Seu pau vai crescendo, crescendo, incha, ele corre em volta dela, em círculos,
desesperado, quer sair dali, não consegue, paredes invisíveis limitam o centro
da sala, ela também no centro, está cercado!!! Seu pau vai tomando a dimensão
da redoma, ele grita Deeeeeeeeus!!!! Deeeeeeeeeeeeeeeeeeeeeeeeeeeeeuuuus!! Cai
de joelhos por cima dela e esporra um imenso jorro que a cobre inteira.
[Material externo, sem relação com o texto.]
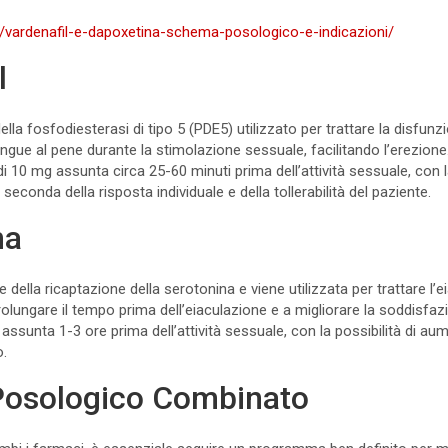
t/vardenafil-e-dapoxetina-schema-posologico-e-indicazioni/
l
 della fosfodiesterasi di tipo 5 (PDE5) utilizzato per trattare la disfunz
angue al pene durante la stimolazione sessuale, facilitando l’erezio
è di 10 mg assunta circa 25-60 minuti prima dell’attività sessuale, con 
seconda della risposta individuale e della tollerabilità del paziente.
na
e della ricaptazione della serotonina e viene utilizzata per trattare l’
lungare il tempo prima dell’eiaculazione e a migliorare la soddisfa
ssunta 1-3 ore prima dell’attività sessuale, con la possibilità di a
o.
Posologico Combinato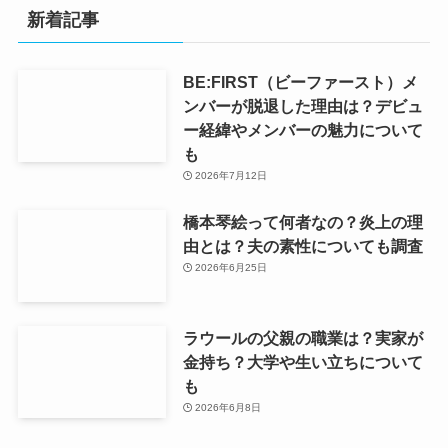
新着記事
BE:FIRST（ビーファースト）メ
ンバーが脱退した理由は？デビュ
ー経緯やメンバーの魅力について
も
2026年7月12日
橋本琴絵って何者なの？炎上の理
由とは？夫の素性についても調査
2026年6月25日
ラウールの父親の職業は？実家が
金持ち？大学や生い立ちについて
も
2026年6月8日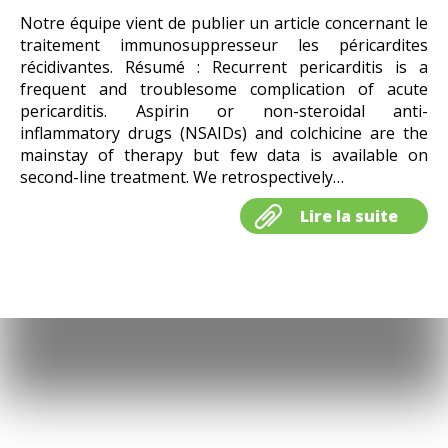
Notre équipe vient de publier un article concernant le
traitement immunosuppresseur les péricardites
récidivantes. Résumé : Recurrent pericarditis is a
frequent and troublesome complication of acute
pericarditis. Aspirin or non-steroidal anti-
inflammatory drugs (NSAIDs) and colchicine are the
mainstay of therapy but few data is available on
second-line treatment. We retrospectively…
Lire la suite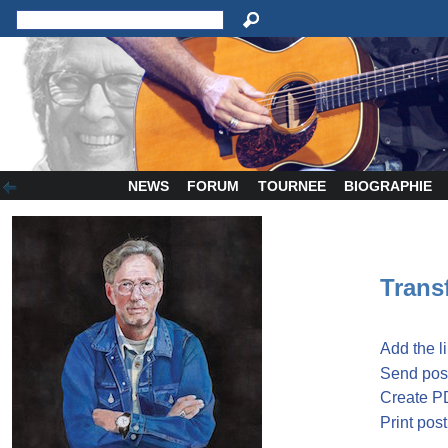
NEWS
FORUM
TOURNEE
BIOGRAPHIE
Transf
Add the l
Send post
Create P
Print post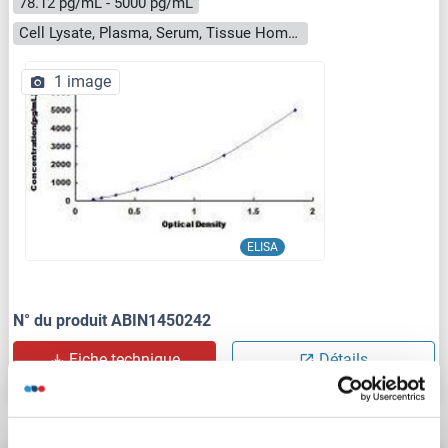
78.12 pg/mL - 5000 pg/mL
Cell Lysate, Plasma, Serum, Tissue Homogenate
1 image
ELISA
N° du produit ABIN1450242
Fiche technique
Détails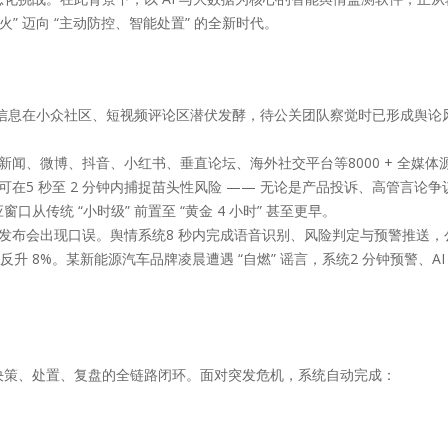
” 迈向 “主动防控、智能处置” 的全新时代。
负面信息在小众社区、短视频评论区潜伏发酵，待公关团队察觉时已形成舆论
新闻、微博、抖音、小红书、垂直论坛、海外社交平台等8000 + 全媒体
可在5 秒至 2 分钟内捕捉苗头性风险 —— 无论是产品投诉、高管言论争
传统 “小时级” 前置至 “黄金 4 小时” 甚至更早。
品牌直播发布会出现口误。舆情系统8 秒内完成语音识别、风险判定与预警推送
升 8%。某新能源汽车品牌凌晨遭遇 “自燃” 谣言，系统2 分钟预警、AI
、决策、处置、复盘的全链路闭环。面对突发危机，系统自动完成：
Aaaaaaaaahhhhhhhhhhhhhhhhhhhhhhhhhh Estremece, tomba e, em seu último suspiro,
ouve-se a monossílaba mor.
Saudade
"Mulher passando roupa" (Picasso, 1904)
Ela morria de saudade do marido e só trabalhava usando a roupa que ele esquecera no banheiro. Tropeçando em cheiro de tinta e cachaça, tomou banho e se foi de verdade, desta vez quebrando a maçaneta. Ela limpava a casa dos outros mas nunca lavou a regata sem mais cor, tampouco a bermuda suada. Gostava do seu suor suando em cima do suor dele, prazer que ela nunca revelaria a ninguém. Chegava à noite em casa sem tranca, e antes de orar e dormir, estendia o marido no travesseiro. Rezava por ele e por ele ter ido, amém, mas no fundo morria de saudade dele. Jesus com bebida não combina! Então fica com ele, mulher do diabo! E tudo coube num lençol amarrado, até a água de colônia ele levou, até a escova de dente, ele levou! Um dia ela esqueceu a roupa no banheiro do trabalho. Bem dobrada, no cesto vazio de roupas a passar. Ninguém entra ali, ninguém veria. Dormir não conseguiu, conversou com seu deus, ligou a tv até amanhecer. Chegando lá, cadê? Não perguntou. Dias procurando por toda a casa que ela conhecia muito bem, Ajax em cada canto. Nada. Perdi no ônibus, esqueci no banco da igreja, minha cabeça não anda bem. Traiu Jesus fazendo promessa para São Longuinho. E os dias se passaram e ela passou a dormir com o travesseiro que amparara tantas vezes a muda do marido que se foi, amém. E agradeceu a Jesus - Ele quando fecha uma porta abre uma janela, e sua vida transcorria muito bem. Quando já reinava a fronha em suas noites, ela passando roupa ouvindo rádio cantando baixinho as músicas da igreja, enquanto o patrão entre brioches engasgados tomava seu café: Sabe de quem era uma roupa de pedreiro que estava aí, ali, lá? Ela de pronto: Minha! O senhor nunca me viu com ela? Não esperou a resposta que não veio. O senhor nunca me viu, pensou no silêncio. E não se falou mais nisso, o patrão de então deu um dinheirinho a mais para ela comprar outra roupa. "De mulher", ele deu um risinho. Mas ela morria era de saudade do ex-marido. Amém.